GOVERNOR [throwing the box down]. If it’s the hat-box, it’s the hat-box, the deuce take it!—And if he asks why the church at the hospital for which the money was appropriated five years ago has not been built, don’t let them forget to say that the building was begun but was destroyed by fire. I sent in a report about it, you know. Some blamed fool might forget and let out that the building was never even begun. And tell Derzhimorda not to be so free with his fists. Guilty or innocent, he makes them all see stars in the cause of public order.—Come on, come on, Dobchinsky. [Goes out and returns.] And don’t let the soldiers appear on the streets with nothing on. That rotten garrison wear their coats directly over their undershirts.
All go out.
Anna Andreyevna and Marya Antonovna rush in on the stage.
ANNA. Where are they? Where are they? Oh, my God! [opening the door.] Husband! Antosha! Anton! [hurriedly, to Marya.] It’s all your fault. Dawdling! Dawdling!—”I want a pin—I want a scarf.” [Runs to the window and calls.] Anton, where are you going? Where are you going? What! He has come? The Inspector? He has a moustache? What kind of a moustache?
GOVERNOR [from without]. Wait, dear. Later.

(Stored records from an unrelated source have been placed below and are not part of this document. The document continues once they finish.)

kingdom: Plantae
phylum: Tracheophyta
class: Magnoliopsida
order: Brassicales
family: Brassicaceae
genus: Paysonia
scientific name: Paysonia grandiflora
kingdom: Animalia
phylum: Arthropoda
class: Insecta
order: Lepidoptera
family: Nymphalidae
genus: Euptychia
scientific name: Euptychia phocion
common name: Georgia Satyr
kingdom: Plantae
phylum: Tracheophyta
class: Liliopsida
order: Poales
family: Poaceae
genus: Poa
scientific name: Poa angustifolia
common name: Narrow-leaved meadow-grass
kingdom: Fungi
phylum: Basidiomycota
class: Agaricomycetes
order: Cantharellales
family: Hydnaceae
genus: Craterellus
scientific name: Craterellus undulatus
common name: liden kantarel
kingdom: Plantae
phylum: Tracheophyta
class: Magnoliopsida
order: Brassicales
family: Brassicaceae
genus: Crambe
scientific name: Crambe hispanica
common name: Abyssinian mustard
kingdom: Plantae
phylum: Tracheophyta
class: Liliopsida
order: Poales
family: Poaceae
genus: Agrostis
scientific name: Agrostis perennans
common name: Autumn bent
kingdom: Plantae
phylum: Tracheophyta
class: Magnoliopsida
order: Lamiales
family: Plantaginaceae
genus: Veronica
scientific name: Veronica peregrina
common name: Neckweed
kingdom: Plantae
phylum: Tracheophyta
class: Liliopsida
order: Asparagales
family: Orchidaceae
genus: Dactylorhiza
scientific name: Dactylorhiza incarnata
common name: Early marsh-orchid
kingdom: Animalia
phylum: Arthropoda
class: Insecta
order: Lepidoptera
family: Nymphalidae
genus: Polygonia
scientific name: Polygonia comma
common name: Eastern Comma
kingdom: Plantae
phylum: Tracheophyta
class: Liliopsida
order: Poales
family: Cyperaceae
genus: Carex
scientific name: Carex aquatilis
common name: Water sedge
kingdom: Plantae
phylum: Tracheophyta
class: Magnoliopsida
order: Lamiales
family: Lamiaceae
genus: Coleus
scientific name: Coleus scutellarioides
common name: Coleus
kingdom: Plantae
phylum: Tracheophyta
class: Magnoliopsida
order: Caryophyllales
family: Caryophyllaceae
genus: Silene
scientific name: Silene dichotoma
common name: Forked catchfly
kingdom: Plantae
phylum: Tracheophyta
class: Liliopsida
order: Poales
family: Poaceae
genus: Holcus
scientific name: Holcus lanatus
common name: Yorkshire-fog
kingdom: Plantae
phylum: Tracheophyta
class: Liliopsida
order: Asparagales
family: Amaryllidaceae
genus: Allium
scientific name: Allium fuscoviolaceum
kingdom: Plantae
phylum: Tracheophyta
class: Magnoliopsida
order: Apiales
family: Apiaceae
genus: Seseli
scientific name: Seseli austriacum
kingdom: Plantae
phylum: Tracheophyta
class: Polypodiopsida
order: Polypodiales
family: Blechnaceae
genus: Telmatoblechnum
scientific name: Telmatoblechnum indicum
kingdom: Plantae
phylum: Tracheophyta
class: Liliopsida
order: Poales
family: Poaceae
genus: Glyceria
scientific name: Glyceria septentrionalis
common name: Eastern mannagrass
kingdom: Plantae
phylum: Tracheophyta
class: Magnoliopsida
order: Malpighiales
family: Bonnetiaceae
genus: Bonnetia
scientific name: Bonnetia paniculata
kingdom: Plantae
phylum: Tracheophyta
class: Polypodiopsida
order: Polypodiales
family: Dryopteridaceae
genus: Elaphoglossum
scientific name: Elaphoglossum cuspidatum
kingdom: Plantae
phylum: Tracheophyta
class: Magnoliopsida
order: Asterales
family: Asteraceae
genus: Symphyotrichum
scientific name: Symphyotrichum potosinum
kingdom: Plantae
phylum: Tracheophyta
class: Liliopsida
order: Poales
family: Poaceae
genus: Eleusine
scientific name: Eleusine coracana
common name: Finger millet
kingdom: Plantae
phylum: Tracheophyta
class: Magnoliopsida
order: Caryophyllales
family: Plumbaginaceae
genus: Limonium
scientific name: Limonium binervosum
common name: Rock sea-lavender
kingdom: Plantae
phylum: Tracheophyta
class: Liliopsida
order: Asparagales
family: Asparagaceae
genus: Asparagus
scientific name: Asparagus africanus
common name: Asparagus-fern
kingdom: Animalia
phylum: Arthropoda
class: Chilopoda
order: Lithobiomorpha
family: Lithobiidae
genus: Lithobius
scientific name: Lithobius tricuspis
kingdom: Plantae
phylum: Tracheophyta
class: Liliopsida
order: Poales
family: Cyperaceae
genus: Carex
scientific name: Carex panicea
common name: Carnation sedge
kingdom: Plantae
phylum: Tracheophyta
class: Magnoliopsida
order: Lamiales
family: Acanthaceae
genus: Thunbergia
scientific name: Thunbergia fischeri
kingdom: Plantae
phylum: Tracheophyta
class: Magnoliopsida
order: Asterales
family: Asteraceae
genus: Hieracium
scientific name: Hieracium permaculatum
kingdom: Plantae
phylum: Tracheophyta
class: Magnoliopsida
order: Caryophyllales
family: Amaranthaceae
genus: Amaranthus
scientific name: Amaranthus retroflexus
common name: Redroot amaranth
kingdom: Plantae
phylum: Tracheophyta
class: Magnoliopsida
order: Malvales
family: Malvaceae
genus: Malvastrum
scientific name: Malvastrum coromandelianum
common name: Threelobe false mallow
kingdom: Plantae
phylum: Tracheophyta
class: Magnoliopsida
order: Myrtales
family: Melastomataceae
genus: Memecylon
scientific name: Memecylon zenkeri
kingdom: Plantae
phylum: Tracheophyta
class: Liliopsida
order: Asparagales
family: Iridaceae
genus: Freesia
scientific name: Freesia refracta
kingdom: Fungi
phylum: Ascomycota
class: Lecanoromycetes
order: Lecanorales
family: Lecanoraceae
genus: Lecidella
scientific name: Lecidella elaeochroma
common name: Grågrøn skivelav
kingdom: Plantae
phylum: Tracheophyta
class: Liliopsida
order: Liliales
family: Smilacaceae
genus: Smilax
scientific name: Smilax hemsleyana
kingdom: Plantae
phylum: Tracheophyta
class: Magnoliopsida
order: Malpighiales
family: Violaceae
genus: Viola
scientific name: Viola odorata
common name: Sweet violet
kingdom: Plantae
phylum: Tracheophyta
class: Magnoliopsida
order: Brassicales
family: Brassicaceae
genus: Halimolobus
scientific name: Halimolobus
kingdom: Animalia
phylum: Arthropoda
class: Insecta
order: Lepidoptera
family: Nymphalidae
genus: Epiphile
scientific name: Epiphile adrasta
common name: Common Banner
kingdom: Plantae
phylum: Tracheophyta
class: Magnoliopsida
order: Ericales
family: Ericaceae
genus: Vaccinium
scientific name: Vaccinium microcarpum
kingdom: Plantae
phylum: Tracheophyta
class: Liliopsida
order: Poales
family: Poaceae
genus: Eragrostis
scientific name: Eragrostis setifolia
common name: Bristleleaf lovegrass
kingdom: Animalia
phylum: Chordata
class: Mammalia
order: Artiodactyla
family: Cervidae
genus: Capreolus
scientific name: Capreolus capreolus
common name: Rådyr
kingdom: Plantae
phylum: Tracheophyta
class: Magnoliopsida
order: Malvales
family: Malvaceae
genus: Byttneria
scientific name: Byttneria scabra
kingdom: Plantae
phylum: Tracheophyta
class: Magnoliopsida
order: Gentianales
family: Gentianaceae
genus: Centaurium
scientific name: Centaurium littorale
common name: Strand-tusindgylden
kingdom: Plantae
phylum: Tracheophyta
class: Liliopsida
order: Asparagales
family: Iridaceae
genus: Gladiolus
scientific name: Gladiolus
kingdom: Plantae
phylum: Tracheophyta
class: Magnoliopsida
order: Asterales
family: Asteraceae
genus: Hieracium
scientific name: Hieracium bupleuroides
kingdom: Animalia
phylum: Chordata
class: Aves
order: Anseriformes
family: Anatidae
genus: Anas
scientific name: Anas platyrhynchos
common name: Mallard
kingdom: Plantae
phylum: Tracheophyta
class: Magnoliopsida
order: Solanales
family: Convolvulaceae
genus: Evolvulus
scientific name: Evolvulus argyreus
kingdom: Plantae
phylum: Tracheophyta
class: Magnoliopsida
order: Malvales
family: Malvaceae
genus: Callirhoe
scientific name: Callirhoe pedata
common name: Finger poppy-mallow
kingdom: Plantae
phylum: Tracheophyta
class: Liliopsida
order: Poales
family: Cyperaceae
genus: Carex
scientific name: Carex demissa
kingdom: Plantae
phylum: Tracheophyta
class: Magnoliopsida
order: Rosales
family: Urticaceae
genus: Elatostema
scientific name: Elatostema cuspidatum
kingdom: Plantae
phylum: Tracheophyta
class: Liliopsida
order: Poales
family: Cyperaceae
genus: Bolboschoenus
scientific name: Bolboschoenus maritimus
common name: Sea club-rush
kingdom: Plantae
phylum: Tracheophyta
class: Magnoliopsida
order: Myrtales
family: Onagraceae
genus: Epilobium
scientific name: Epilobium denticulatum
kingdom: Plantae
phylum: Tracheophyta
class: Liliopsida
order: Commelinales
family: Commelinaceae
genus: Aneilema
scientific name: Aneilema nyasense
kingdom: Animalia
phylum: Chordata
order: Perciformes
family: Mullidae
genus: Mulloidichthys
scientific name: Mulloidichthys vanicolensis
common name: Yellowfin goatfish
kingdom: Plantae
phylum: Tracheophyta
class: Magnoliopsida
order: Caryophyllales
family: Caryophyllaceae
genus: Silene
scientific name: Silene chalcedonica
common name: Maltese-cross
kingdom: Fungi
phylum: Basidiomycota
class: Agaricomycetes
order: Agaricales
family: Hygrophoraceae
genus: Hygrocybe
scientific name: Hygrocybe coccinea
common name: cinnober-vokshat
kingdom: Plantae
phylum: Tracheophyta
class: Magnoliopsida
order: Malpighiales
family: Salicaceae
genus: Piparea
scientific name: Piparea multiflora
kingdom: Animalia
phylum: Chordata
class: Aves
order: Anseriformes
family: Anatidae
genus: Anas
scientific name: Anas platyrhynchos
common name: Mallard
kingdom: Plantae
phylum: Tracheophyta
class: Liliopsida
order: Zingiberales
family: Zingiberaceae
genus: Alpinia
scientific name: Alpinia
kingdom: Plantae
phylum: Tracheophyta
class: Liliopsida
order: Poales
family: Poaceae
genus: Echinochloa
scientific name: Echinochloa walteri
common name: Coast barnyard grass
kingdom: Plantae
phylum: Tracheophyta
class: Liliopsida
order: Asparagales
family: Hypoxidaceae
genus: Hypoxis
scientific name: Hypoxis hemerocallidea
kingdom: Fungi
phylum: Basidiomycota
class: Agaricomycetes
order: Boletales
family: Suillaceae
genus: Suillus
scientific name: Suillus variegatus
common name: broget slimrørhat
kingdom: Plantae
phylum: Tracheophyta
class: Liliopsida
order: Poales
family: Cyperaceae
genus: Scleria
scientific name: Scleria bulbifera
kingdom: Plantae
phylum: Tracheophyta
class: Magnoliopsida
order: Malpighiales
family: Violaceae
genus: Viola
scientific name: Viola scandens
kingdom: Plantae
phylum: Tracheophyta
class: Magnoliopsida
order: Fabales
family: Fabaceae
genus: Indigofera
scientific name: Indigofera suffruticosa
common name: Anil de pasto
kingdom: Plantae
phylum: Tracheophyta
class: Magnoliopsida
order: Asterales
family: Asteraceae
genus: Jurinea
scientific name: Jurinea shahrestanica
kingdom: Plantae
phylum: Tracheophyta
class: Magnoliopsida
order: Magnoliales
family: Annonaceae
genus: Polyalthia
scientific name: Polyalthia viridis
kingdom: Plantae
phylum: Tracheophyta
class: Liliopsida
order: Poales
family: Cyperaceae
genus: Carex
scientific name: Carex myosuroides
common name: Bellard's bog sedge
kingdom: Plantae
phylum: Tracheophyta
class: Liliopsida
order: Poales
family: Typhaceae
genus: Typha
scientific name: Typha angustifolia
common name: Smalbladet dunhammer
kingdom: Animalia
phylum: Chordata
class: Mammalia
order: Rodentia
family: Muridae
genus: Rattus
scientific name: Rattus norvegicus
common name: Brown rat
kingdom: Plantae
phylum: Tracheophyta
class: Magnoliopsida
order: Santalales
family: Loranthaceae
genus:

ANNA. Wait? I don’t want to wait. The idea, wait! I only want one word. Is he a colonel or what? Eh? [Disgusted.] There, he’s gone! You’ll pay for it! It’s all your fault—you, with your “Mamma, dear, wait a moment, I’ll just pin my scarf. I’ll come directly.” Yes, directly! Now we have missed the news. It’s all your confounded coquettishness. You heard the Postmaster was here and so you must prink and prim yourself in front of the mirror—look on this side and that side and all around. You imagine he’s smitten with you. But I can tell you he makes a face at you the moment you turn your back.
MARYA. It can’t be helped, mamma. We’ll know everything in a couple of hours anyway.
ANNA. In a couple of hours! Thank you! A nice answer. Why don’t you say, in a month. We’ll know still more in a month. [She leans out of the window.] Here, Avdotya! I say! Have you heard whether anybody has come, Avdotya?—No, you goose, you didn’t—He waved his hands? Well, what of it? Let him wave his hands. But you should have asked him anyhow. You couldn’t find out, of course, with your head full of nonsense and lovers. Eh, what? They left in a hurry? Well, you should have run after the carriage. Off with you, off with you at once, do you hear? Run and ask everybody where they are. Be sure and find out who the newcomer is and what he is like, do you hear? Peep through a crack and find everything out—what sort of eyes he has, whether they are black or blue, and be back here instantly, this minute, do you hear? Quick, quick, quick!
She keeps on calling and they both stand at the window until the curtain drops.